Hollywood Causes Cancer:The Tom Green Story
- The Tom Green Story
- Author: Tom Green Allen Rucker
- Cover artist: David Tran
- Language: English
- Genre: Autobiography
- Publisher: Three Rivers Press
- Publication date: 2004
- Publication place: United States
- Media type: Print (Hardback & Paperback)
- Pages: 257 pp (first edition, hardback)
- ISBN: 1-4000-5277-7
- OCLC: 62679739

= Hollywood Causes Cancer =

Autobiography of Tom Green

Hollywood Causes Cancer: The Tom Green Story is the autobiography of Tom Green, co-written with Allen Rucker.

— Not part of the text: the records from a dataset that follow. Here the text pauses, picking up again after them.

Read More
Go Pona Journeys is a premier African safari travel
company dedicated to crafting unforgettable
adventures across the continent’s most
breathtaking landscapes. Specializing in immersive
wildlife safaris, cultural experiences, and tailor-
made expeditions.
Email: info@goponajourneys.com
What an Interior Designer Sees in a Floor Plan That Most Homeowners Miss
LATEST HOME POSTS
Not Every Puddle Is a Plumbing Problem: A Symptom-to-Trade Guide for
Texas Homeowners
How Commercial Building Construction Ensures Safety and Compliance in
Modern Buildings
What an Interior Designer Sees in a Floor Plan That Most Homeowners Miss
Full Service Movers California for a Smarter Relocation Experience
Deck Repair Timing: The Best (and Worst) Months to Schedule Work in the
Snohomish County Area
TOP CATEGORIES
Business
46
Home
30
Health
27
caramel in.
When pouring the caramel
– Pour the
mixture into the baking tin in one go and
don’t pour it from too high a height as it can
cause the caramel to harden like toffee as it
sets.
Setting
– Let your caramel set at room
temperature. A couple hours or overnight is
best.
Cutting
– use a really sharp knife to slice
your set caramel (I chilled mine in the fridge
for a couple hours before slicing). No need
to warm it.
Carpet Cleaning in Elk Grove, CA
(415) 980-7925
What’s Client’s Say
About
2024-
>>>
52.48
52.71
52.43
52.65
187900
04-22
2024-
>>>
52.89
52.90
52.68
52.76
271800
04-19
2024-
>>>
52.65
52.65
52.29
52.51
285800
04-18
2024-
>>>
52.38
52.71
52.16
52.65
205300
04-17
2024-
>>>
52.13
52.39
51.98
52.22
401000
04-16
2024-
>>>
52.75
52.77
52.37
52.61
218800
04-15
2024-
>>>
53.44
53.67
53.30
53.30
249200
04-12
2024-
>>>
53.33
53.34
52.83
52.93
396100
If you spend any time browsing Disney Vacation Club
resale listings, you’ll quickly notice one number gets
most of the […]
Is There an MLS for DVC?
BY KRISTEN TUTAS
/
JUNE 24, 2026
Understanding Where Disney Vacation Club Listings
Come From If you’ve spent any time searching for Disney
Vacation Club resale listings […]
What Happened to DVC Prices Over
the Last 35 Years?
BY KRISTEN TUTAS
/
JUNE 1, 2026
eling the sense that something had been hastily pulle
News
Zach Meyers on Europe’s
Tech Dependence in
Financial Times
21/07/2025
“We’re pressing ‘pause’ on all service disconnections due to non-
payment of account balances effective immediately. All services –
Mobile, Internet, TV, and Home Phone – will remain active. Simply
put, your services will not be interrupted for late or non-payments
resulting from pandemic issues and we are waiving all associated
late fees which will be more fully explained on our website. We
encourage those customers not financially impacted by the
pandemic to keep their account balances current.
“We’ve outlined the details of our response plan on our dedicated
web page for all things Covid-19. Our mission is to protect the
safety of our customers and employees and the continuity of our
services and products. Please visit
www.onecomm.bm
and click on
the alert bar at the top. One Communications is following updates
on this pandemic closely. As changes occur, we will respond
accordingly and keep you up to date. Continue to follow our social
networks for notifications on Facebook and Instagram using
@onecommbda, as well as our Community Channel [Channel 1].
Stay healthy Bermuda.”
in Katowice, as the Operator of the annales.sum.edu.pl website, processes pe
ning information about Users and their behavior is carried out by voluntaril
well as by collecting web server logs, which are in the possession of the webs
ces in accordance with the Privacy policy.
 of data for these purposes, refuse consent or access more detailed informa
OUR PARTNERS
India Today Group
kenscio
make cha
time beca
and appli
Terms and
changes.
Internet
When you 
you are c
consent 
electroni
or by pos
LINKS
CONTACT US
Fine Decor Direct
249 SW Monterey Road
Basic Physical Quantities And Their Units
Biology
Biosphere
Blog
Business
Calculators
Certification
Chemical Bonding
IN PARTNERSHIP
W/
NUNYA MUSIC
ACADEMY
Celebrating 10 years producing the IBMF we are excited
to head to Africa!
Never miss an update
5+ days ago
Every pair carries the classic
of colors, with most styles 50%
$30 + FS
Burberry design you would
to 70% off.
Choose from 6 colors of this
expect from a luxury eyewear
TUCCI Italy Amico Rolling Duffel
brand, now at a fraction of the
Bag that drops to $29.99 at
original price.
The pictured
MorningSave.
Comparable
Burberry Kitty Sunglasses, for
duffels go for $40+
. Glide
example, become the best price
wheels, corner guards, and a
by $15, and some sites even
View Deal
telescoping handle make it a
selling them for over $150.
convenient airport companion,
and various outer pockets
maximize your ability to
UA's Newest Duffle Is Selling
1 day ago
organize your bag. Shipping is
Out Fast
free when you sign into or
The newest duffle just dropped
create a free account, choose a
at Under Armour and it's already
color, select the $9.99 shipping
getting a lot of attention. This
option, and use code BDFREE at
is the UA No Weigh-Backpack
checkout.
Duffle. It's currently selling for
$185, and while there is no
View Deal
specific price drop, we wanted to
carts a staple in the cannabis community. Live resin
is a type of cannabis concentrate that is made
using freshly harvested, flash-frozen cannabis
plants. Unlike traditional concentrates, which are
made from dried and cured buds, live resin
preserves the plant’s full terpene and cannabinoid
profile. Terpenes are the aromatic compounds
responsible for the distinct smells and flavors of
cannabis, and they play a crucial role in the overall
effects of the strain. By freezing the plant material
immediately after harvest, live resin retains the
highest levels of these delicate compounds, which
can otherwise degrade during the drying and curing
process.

Published in 2004, it recounts Green's upbringing and acting career.

==Synopsis==
The book is an autobiography of Green's first 32 years of life. It recounts his beginnings growing up in Ottawa, Canada. It then goes on to detail his career beginnings, as he first appeared as a talk show host on a public access show in Canada. The book offers an inside view of Green's primary career successes and notable moments: his successful talk show The Tom Green Show on MTV, his appearance on Saturday Night Live, his short marriage to Drew Barrymore, and his films Road Trip and Freddy Got Fingered.